• **SUPPLIED RECORDS**:
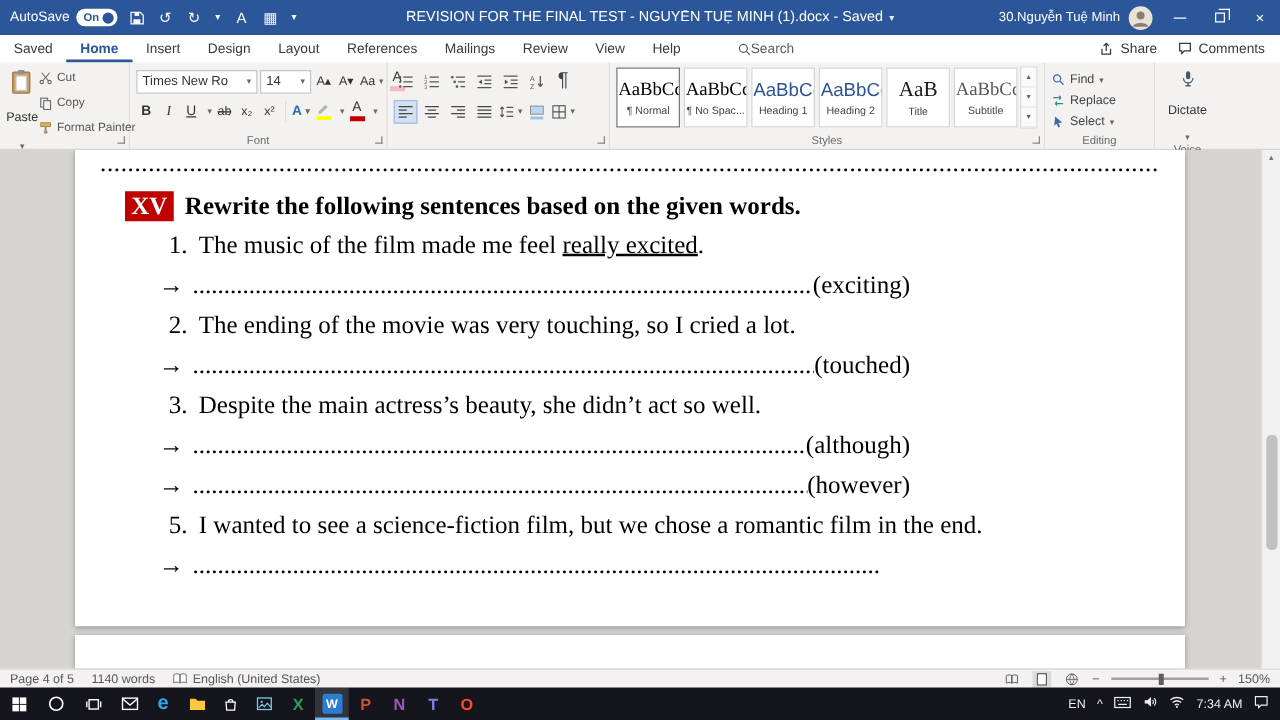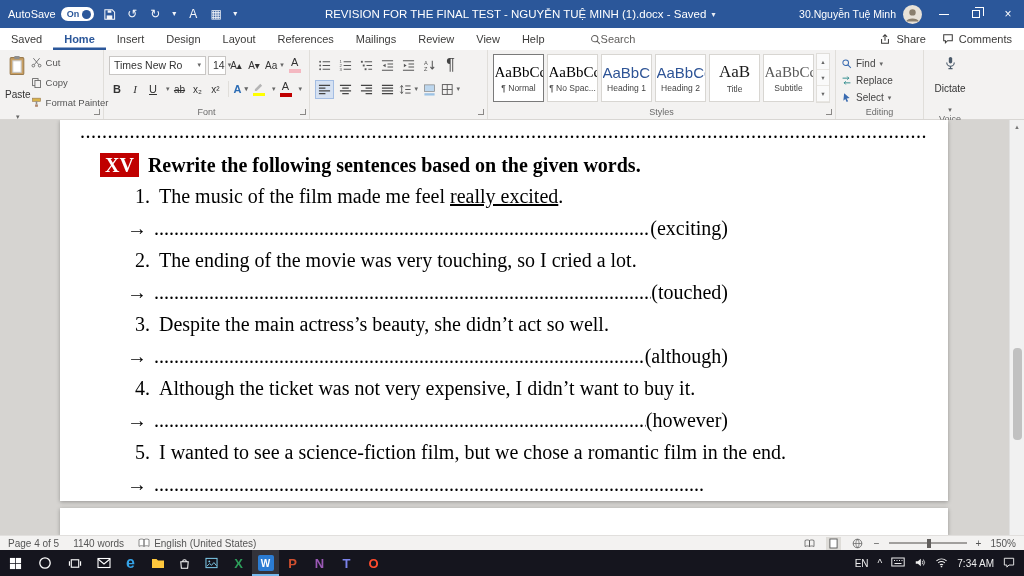"14" span.combo { width: 18px -> 41px }
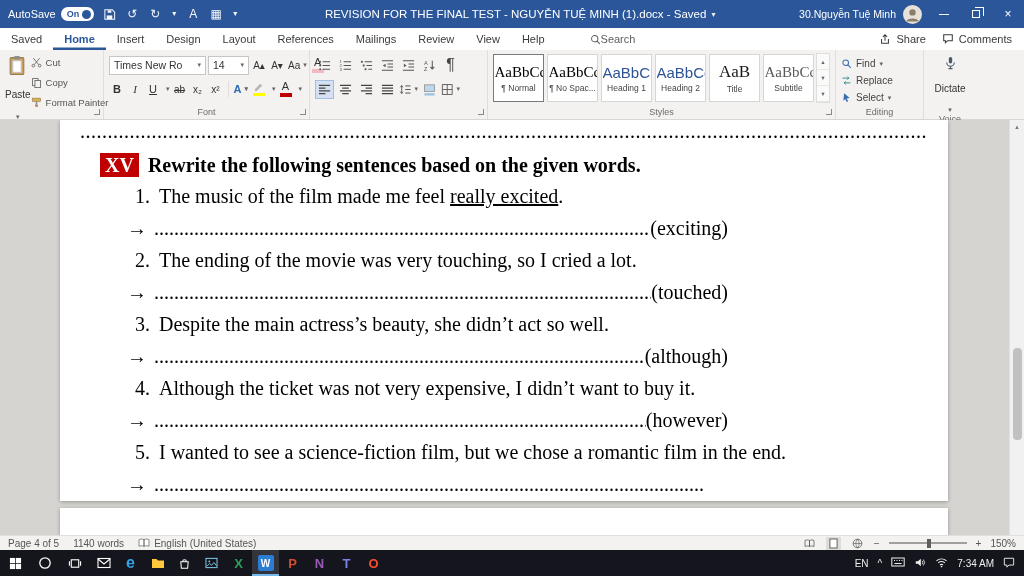"4. Although the ticket was" div.ex-sent { html: <div><span>4.</span><span>Although the ticket was not very expensive, I didn’t want to buy it.</span></div> -> none }
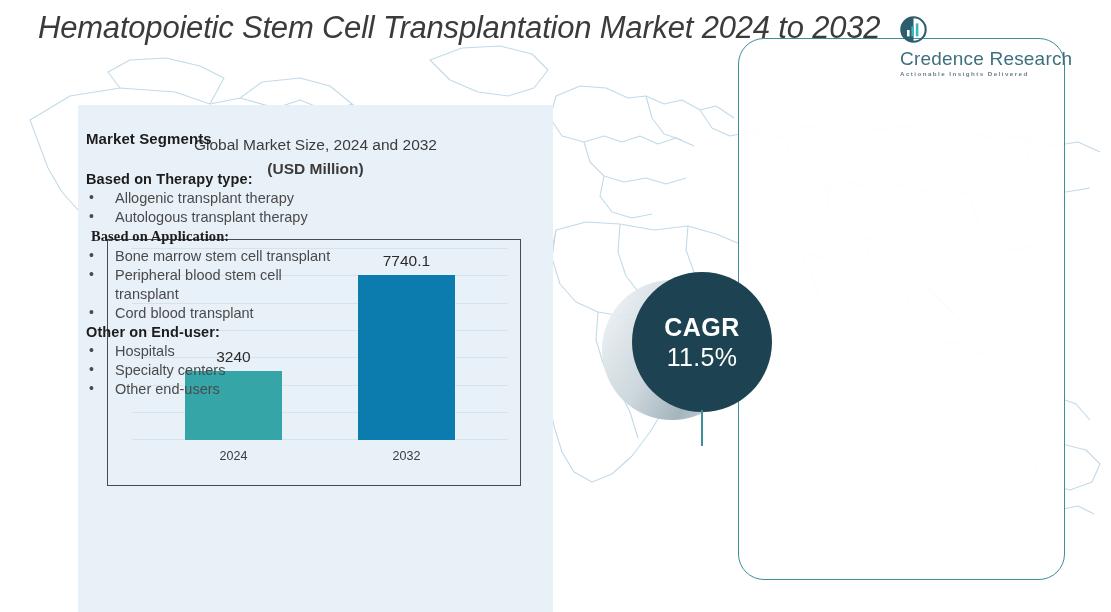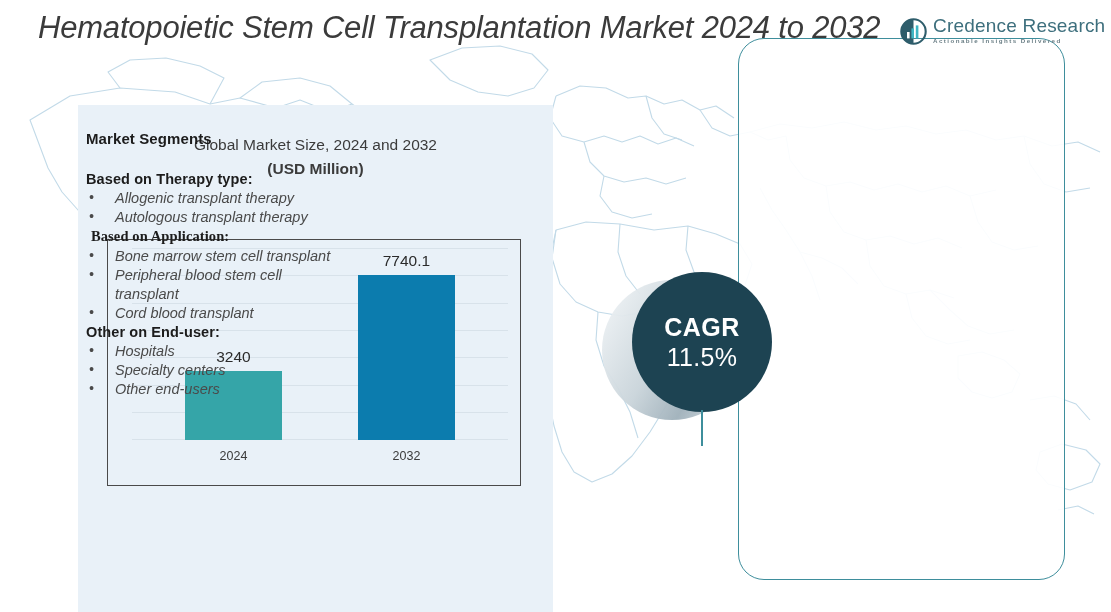"Credence Research" .logo { align-items: flex-end -> flex-start; flex-direction: none -> column }
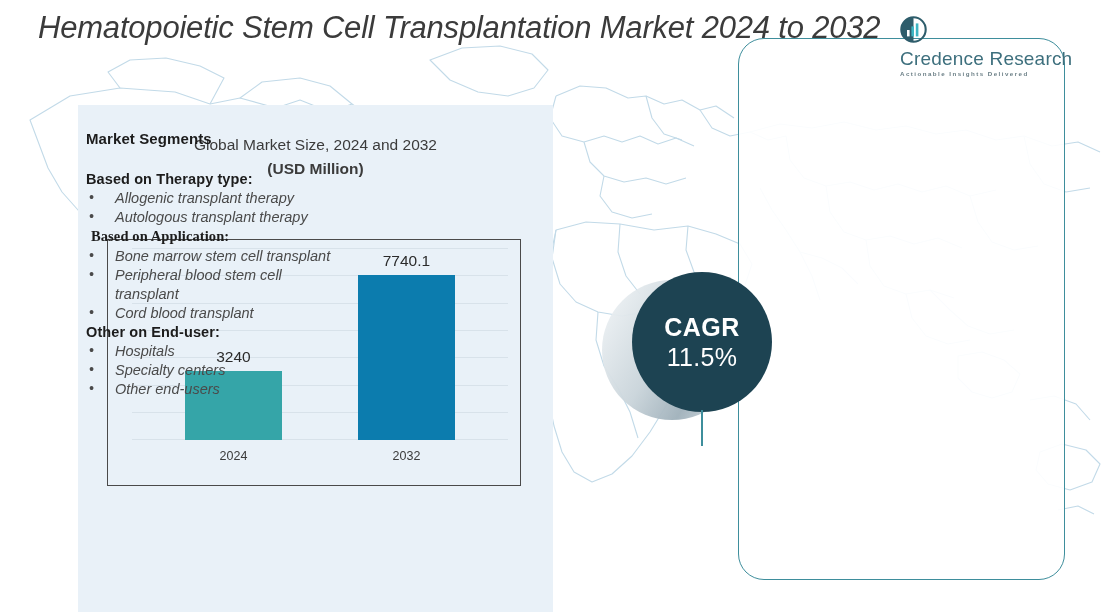"Allogenic transplant therapy" .seg-list { font-style: italic -> none }
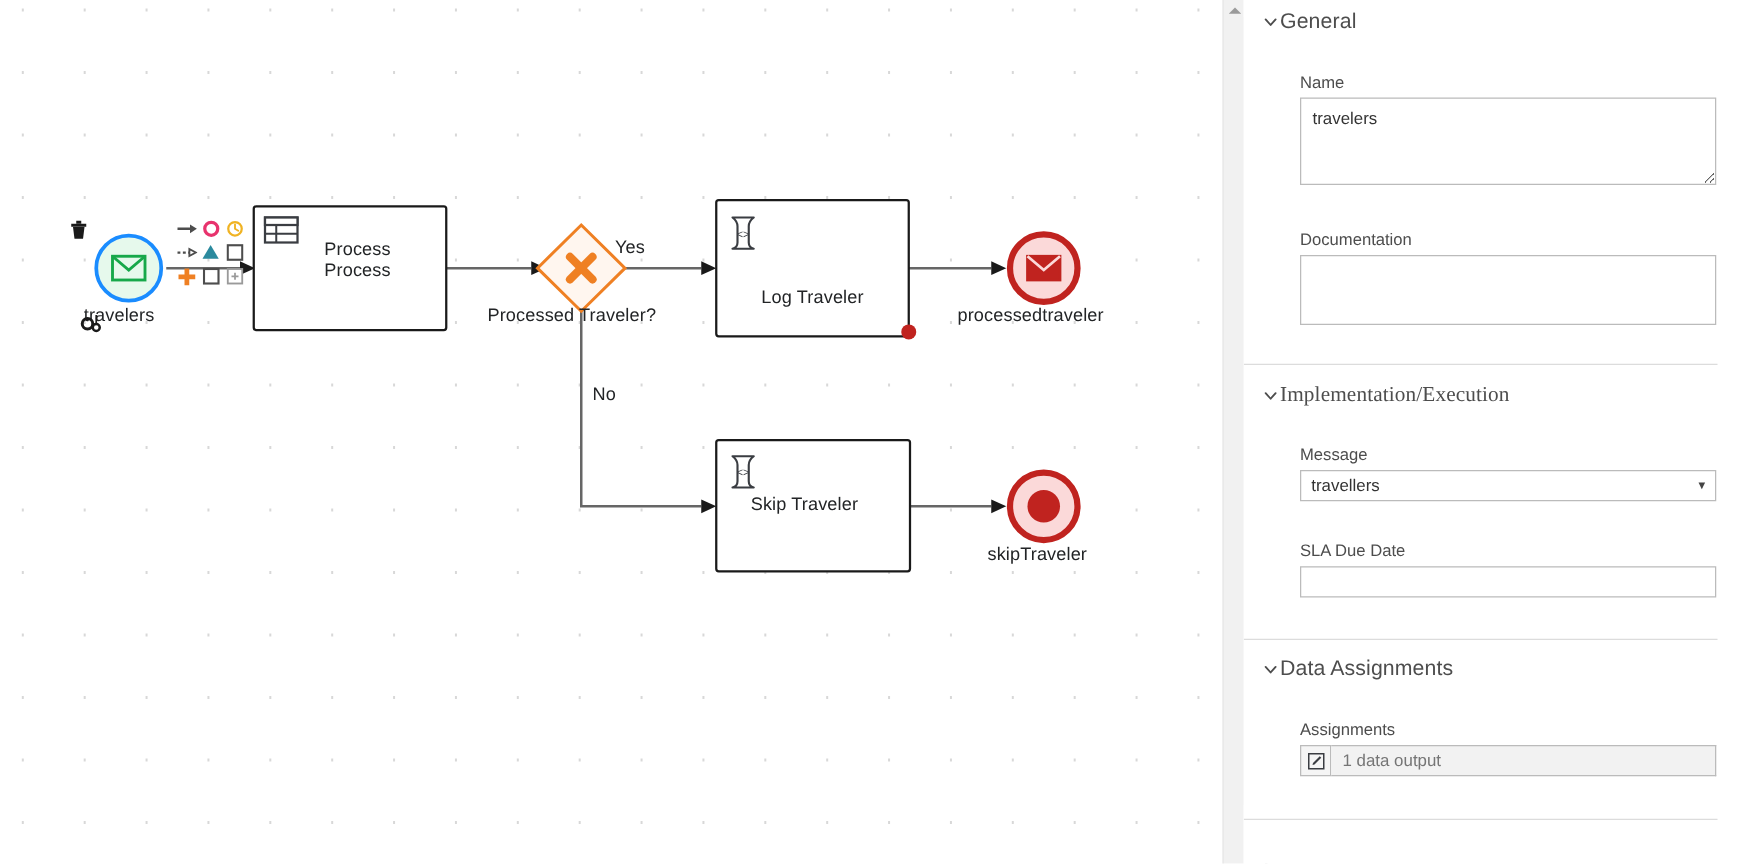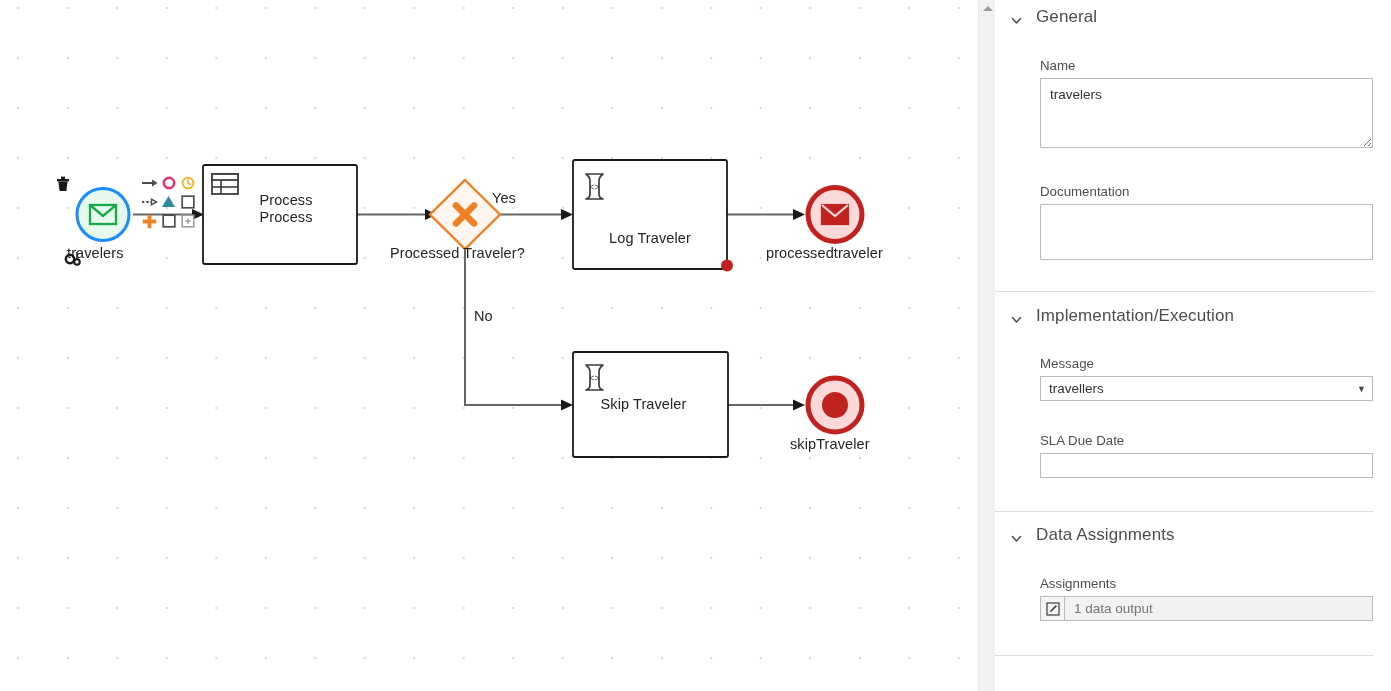"General" .group-header { align-items: flex-end -> center; gap: 13px -> 1px }
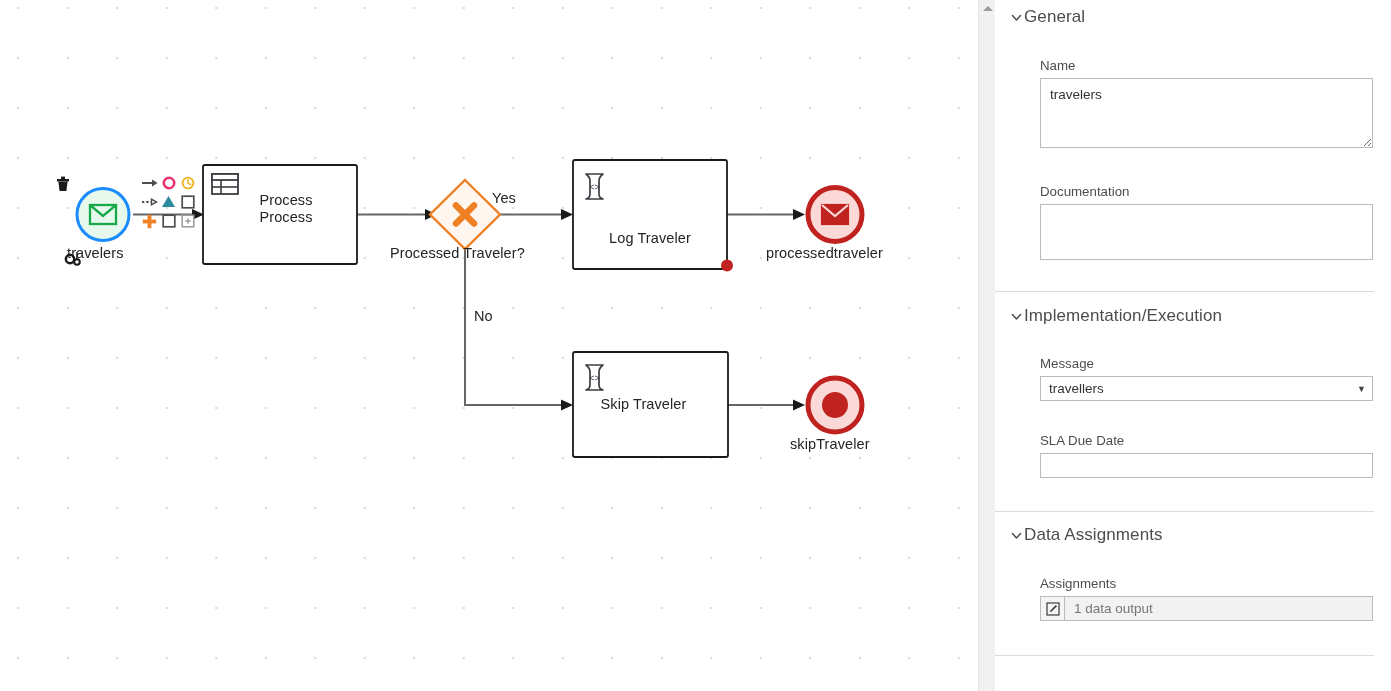"Implementation/Execution" div.group-header { font-family: none -> Liberation Serif, serif }
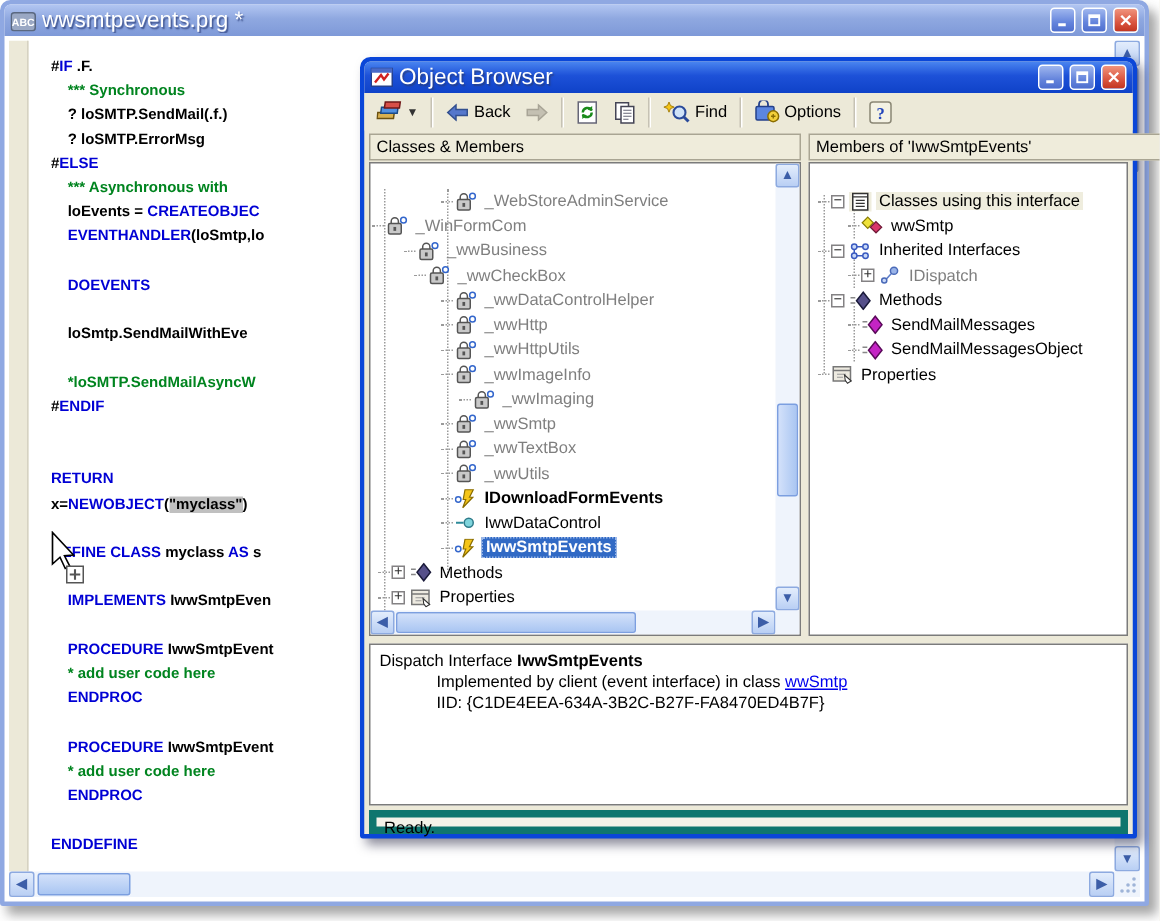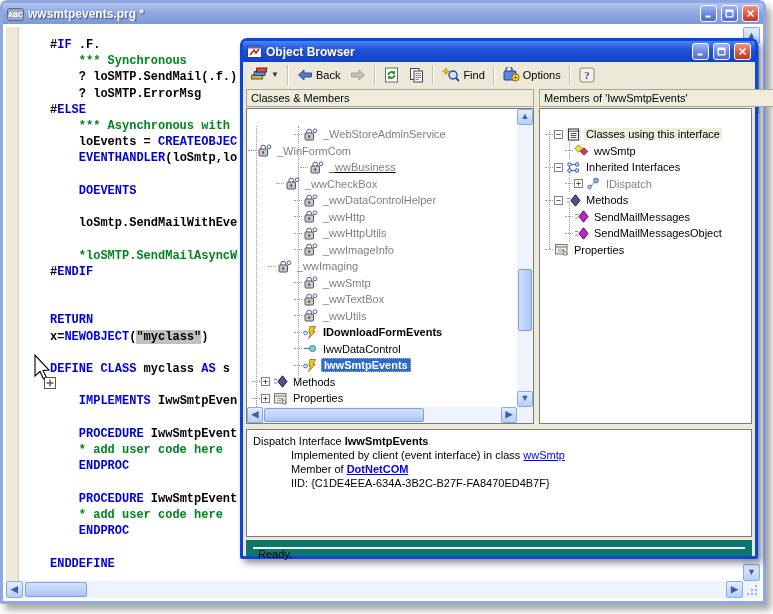"wwsmtpevents.prg *" .title-text { font-size: 12px -> 15px; font-weight: bold -> normal }
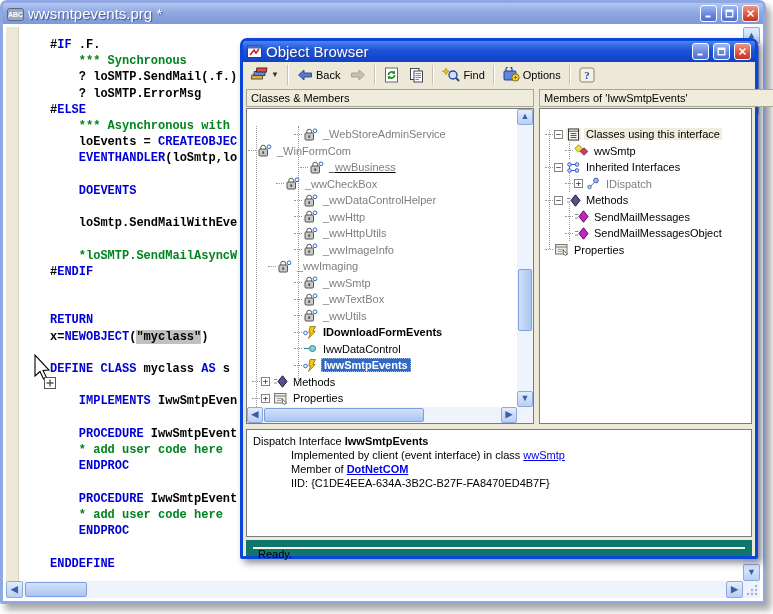"#IF .F." .code { font-family: Liberation Mono, monospace -> Liberation Sans, sans-serif; font-size: 12px -> 10px; left: 44px -> 28px }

• **TASK REQUIREMENTS**: The images in the entries above should be left out; please reproduce exactly the lines from the first through the one containing "font-style: italic ->".

• **THE ANSWER**:
"14" span.combo { width: 18px -> 41px }
"4. Although the ticket was" div.ex-sent { html: <div><span>4.</span><span>Although the ticket was not very expensive, I didn’t want to buy it.</span></div> -> none }
"Credence Research" .logo { align-items: flex-end -> flex-start; flex-direction: none -> column }
"Allogenic transplant therapy" .seg-list { font-style: italic -> none }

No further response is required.